## Dataset entries
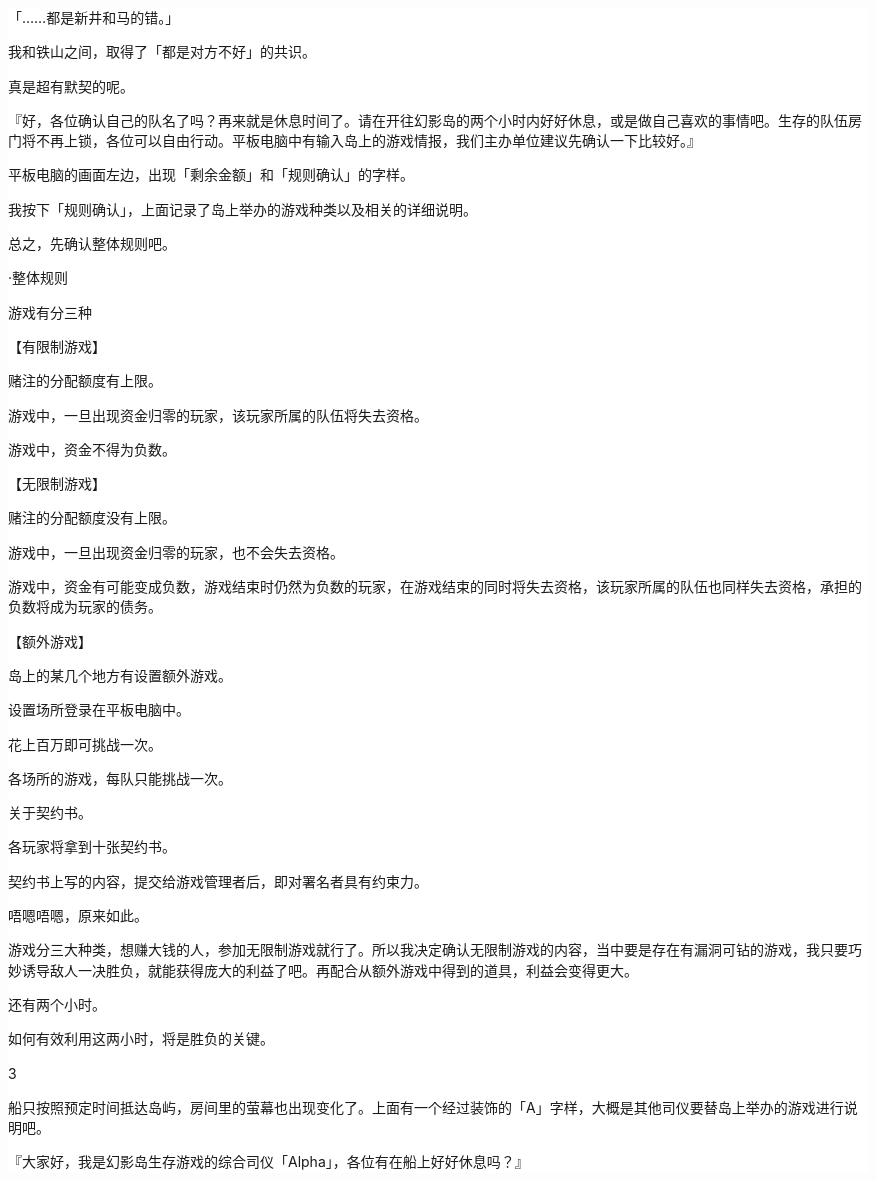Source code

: 「……都是新井和马的错。」

我和铁山之间，取得了「都是对方不好」的共识。

真是超有默契的呢。

『好，各位确认自己的队名了吗？再来就是休息时间了。请在开往幻影岛的两个小时内好好休息，或是做自己喜欢的事情吧。生存的队伍房门将不再上锁，各位可以自由行动。平板电脑中有输入岛上的游戏情报，我们主办单位建议先确认一下比较好。』

平板电脑的画面左边，出现「剩余金额」和「规则确认」的字样。

我按下「规则确认」，上面记录了岛上举办的游戏种类以及相关的详细说明。

总之，先确认整体规则吧。

·整体规则

游戏有分三种

【有限制游戏】

赌注的分配额度有上限。

游戏中，一旦出现资金归零的玩家，该玩家所属的队伍将失去资格。

游戏中，资金不得为负数。

【无限制游戏】

赌注的分配额度没有上限。

游戏中，一旦出现资金归零的玩家，也不会失去资格。

游戏中，资金有可能变成负数，游戏结束时仍然为负数的玩家，在游戏结束的同时将失去资格，该玩家所属的队伍也同样失去资格，承担的负数将成为玩家的债务。

【额外游戏】

岛上的某几个地方有设置额外游戏。

设置场所登录在平板电脑中。

花上百万即可挑战一次。

各场所的游戏，每队只能挑战一次。

关于契约书。

各玩家将拿到十张契约书。

契约书上写的内容，提交给游戏管理者后，即对署名者具有约束力。

唔嗯唔嗯，原来如此。

游戏分三大种类，想赚大钱的人，参加无限制游戏就行了。所以我决定确认无限制游戏的内容，当中要是存在有漏洞可钻的游戏，我只要巧妙诱导敌人一决胜负，就能获得庞大的利益了吧。再配合从额外游戏中得到的道具，利益会变得更大。

还有两个小时。

如何有效利用这两小时，将是胜负的关键。

3

船只按照预定时间抵达岛屿，房间里的萤幕也出现变化了。上面有一个经过装饰的「A」字样，大概是其他司仪要替岛上举办的游戏进行说明吧。

『大家好，我是幻影岛生存游戏的综合司仪「Alpha」，各位有在船上好好休息吗？』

## What you have to do
Reproduce the material above word for word, omitting the picture.

## Answer section
Source code

: 「……都是新井和马的错。」

我和铁山之间，取得了「都是对方不好」的共识。

真是超有默契的呢。

『好，各位确认自己的队名了吗？再来就是休息时间了。请在开往幻影岛的两个小时内好好休息，或是做自己喜欢的事情吧。生存的队伍房门将不再上锁，各位可以自由行动。平板电脑中有输入岛上的游戏情报，我们主办单位建议先确认一下比较好。』

平板电脑的画面左边，出现「剩余金额」和「规则确认」的字样。

我按下「规则确认」，上面记录了岛上举办的游戏种类以及相关的详细说明。

总之，先确认整体规则吧。

·整体规则

游戏有分三种

【有限制游戏】

赌注的分配额度有上限。

游戏中，一旦出现资金归零的玩家，该玩家所属的队伍将失去资格。

游戏中，资金不得为负数。

【无限制游戏】

赌注的分配额度没有上限。

游戏中，一旦出现资金归零的玩家，也不会失去资格。

游戏中，资金有可能变成负数，游戏结束时仍然为负数的玩家，在游戏结束的同时将失去资格，该玩家所属的队伍也同样失去资格，承担的负数将成为玩家的债务。

【额外游戏】

岛上的某几个地方有设置额外游戏。

设置场所登录在平板电脑中。

花上百万即可挑战一次。

各场所的游戏，每队只能挑战一次。

关于契约书。

各玩家将拿到十张契约书。

契约书上写的内容，提交给游戏管理者后，即对署名者具有约束力。

唔嗯唔嗯，原来如此。

游戏分三大种类，想赚大钱的人，参加无限制游戏就行了。所以我决定确认无限制游戏的内容，当中要是存在有漏洞可钻的游戏，我只要巧妙诱导敌人一决胜负，就能获得庞大的利益了吧。再配合从额外游戏中得到的道具，利益会变得更大。

还有两个小时。

如何有效利用这两小时，将是胜负的关键。

3

船只按照预定时间抵达岛屿，房间里的萤幕也出现变化了。上面有一个经过装饰的「A」字样，大概是其他司仪要替岛上举办的游戏进行说明吧。

『大家好，我是幻影岛生存游戏的综合司仪「Alpha」，各位有在船上好好休息吗？』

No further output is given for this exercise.